**ACTIVITY**
State only the number of lines in the entries below that contain the string "střihač", treating uppercase and lowercase as distinct.

*** EXTRACTED DATA ***

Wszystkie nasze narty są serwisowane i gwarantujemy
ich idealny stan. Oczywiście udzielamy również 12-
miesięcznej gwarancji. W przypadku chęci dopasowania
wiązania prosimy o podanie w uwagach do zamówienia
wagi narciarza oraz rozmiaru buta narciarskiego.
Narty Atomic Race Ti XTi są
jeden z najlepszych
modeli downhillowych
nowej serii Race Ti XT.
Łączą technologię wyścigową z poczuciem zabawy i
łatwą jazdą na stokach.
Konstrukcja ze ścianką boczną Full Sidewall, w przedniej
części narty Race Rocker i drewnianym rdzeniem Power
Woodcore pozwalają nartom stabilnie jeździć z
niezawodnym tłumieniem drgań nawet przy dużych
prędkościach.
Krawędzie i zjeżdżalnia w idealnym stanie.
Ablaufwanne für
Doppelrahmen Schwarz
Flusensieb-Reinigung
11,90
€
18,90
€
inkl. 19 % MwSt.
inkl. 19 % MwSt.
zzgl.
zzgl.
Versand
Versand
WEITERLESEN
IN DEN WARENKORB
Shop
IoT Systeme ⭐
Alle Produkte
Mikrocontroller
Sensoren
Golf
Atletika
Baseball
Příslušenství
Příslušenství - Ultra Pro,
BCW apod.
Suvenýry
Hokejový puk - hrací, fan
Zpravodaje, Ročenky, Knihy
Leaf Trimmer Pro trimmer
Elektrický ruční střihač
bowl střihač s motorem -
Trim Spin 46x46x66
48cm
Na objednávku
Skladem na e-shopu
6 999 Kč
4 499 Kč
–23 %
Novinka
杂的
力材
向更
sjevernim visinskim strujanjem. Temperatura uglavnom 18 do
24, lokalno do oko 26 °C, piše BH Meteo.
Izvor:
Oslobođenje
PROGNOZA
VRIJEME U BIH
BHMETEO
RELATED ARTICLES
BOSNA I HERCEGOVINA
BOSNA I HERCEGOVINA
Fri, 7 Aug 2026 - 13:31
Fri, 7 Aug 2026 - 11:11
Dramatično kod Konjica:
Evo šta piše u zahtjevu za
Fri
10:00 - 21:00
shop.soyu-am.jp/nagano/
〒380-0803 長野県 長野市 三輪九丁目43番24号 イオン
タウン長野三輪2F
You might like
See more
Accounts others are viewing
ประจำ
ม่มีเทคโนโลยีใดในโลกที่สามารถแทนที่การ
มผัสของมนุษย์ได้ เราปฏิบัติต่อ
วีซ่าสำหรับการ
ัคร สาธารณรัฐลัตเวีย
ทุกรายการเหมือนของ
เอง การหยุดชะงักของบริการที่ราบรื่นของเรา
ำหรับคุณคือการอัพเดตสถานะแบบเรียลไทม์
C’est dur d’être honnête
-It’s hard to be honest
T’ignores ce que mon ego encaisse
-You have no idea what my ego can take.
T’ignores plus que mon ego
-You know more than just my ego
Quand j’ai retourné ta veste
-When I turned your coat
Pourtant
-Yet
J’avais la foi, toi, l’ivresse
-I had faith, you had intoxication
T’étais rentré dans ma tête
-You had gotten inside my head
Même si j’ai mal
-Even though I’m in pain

*** End of EXTRACTED DATA ***

**WRITTEN ANSWER**
2